The story of the religious orders has long been told as one of heroic founding figures and triumphal founding narratives. This book rightly recasts the problem of founders and origins in a more sophisticated theoretical light. Here the founding of an order is not a moment, but a process, its texts the product of dialogue and tension between founder and followers, spirit and institution. Another strength of this study is its vigorous emphasis on comparative analysis.
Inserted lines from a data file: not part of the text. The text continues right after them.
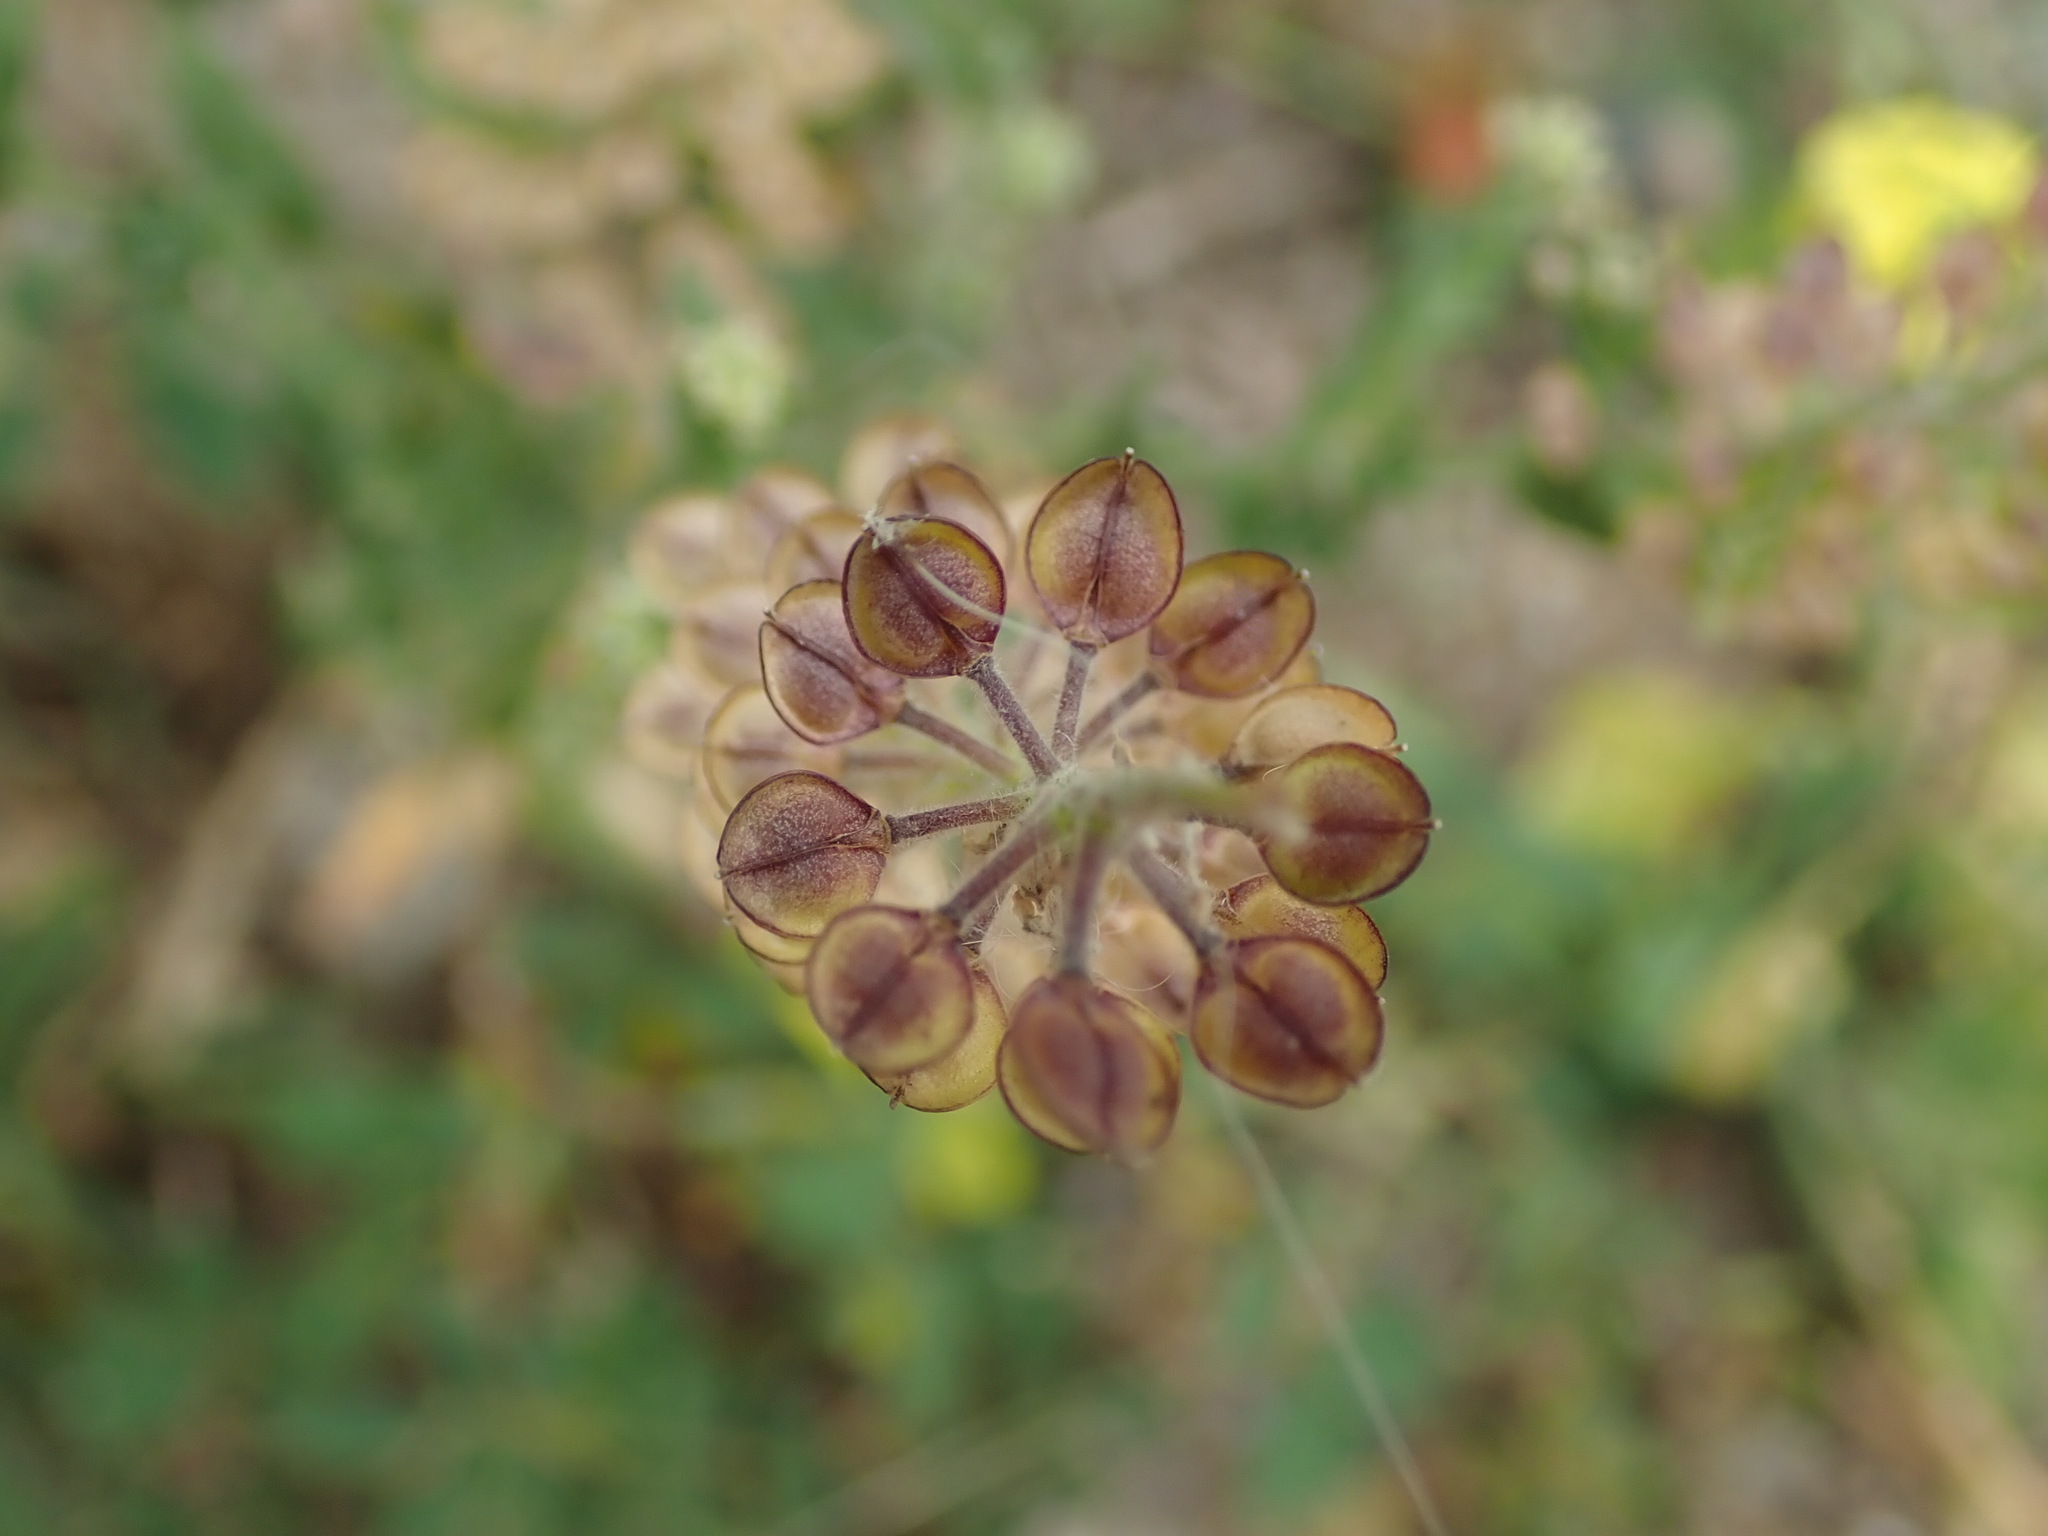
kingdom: Plantae
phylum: Tracheophyta
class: Magnoliopsida
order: Brassicales
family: Brassicaceae
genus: Lepidium
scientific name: Lepidium campestre
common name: Field pepperwort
Wesjohann contrasts a multifaceted, conflicted Franciscan tradition grounded biographically (the minorites as "those who were with him") and relationally (those who were "less than" their contemporaries), with the Order of Preachers' emphasis on a mission of teaching, preaching and pastoral care. These in turn stand in contrast with an Augustinian narrative that established a link between a mythical founder and an artificially constructed but increasingly coherent order. Wesjohann's is also a model study, to note a final point, for work not yet written. Similar dynamics of charisma and institution, myth and narrative await investigation in a range of later settings: the fabricated histories of holy women like Clare or Catherine of Siena, for example, the emergence of the Observant reforms of the fifteenth century, and the longer history of founders and new orders that continued into the early modern era and across the Atlantic world.